Hätte ein Mann Bridget Jones Diary geschrieben, er wäre unter Frauen so sicher wie Salman Rushdie auf einer Rundreise im Iran. Da aber die Schriftstellerin Helen Fielding für Bridget, die einsame Frustfresserin mit dem großen Herzen und dem noch größeren Wodkavorrat, verantwortlich ist, bleibt nur, über uns selbst zu lachen. So gut sind sie getroffen, die Frauen der postfeministischen westlichen Welt, in der Tiramisu den Teufel und das Fitness-Studio die Kirche ersetzt: überfüttert mit Selbstvorwürfen und emotional ausgehungert wie die 36-jährige Bridget, die ihre Katze allein erzieht. Zunächst Heldin eines Comics, dann eines Romans, der sich sechs Monate lang an der Spitze der amerikanischen Charts hielt, ist die zum Verzweifeln komische Identifikationsfigur aller weiblichen Konfektionsgrößen jenseits der 38 in Sharon Maguires Verfilmung nun Fleisch und Blut geworden.

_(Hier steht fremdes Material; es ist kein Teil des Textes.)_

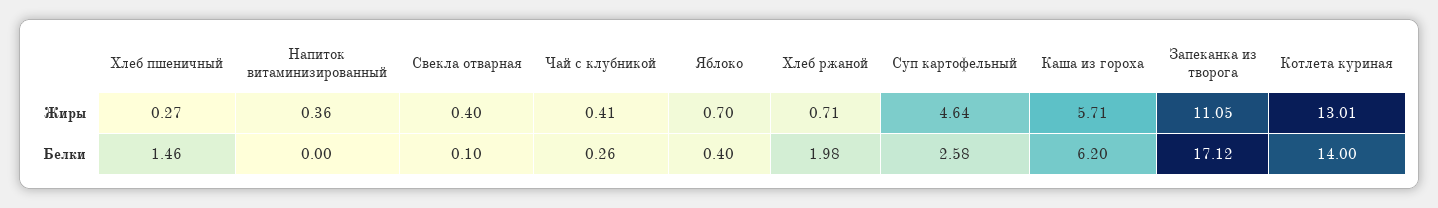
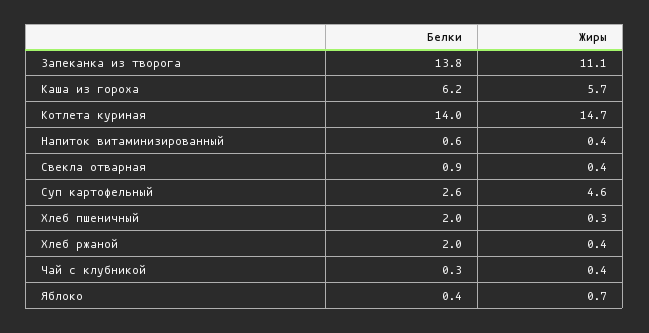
  {
    "Хлеб пшеничный": {
      "Жиры": 0.27,
-     "Белки": 1.46
+     "Белки": 2
    },
    "Напиток витаминизированный": {
      "Жиры": 0.36,
-     "Белки": 0
+     "Белки": 0.6
    },
    "Свекла отварная": {
      "Жиры": 0.4,
-     "Белки": 0.1
+     "Белки": 0.9
    },
    "Чай с клубникой": {
      "Жиры": 0.41,
      "Белки": 0.26
    },
    "Яблоко": {
      "Жиры": 0.7,
      "Белки": 0.4
    },
    "Хлеб ржаной": {
-     "Жиры": 0.71,
+     "Жиры": 0.4,
      "Белки": 1.98
    },
    "Суп картофельный": {
      "Жиры": 4.64,
      "Белки": 2.58
    },
    "Каша из гороха": {
      "Жиры": 5.71,
      "Белки": 6.2
    },
    "Запеканка из творога": {
      "Жиры": 11.05,
-     "Белки": 17.12
+     "Белки": 13.8
    },
    "Котлета куриная": {
-     "Жиры": 13.01,
+     "Жиры": 14.7,
      "Белки": 14
    }
  }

Reichlich Fleisch. Renée Zellweger hat für die Rolle der mäßig begabten, aber maßlos den Richtigen herbeisehnenden Fettnäpfchenfrau Bridget mehr Junk-Food in sich hineingestopft, als sie für den Rest ihres Lebens zu Gesicht bekommen wird. Für Maguires ausgedehnte Studien zur weiblichen Selbstkritik sprechen nicht allein die Ausmaße der straffenden Unterhose, von der Bridgets Lebensglück bei einem Date mit ihrem Chef abzuhängen scheint, den Hugh Grant als erotischen Großverbraucher spielen darf. Egal, wie emanzipiert, erfolgreich oder männerverschleißend Frauen sein mögen - Bridgets Kampf mit dem eigenen Körper und der Diktatur der Schön-reich-und-berühmt-Publikationen wird vielen bekannt vorkommen.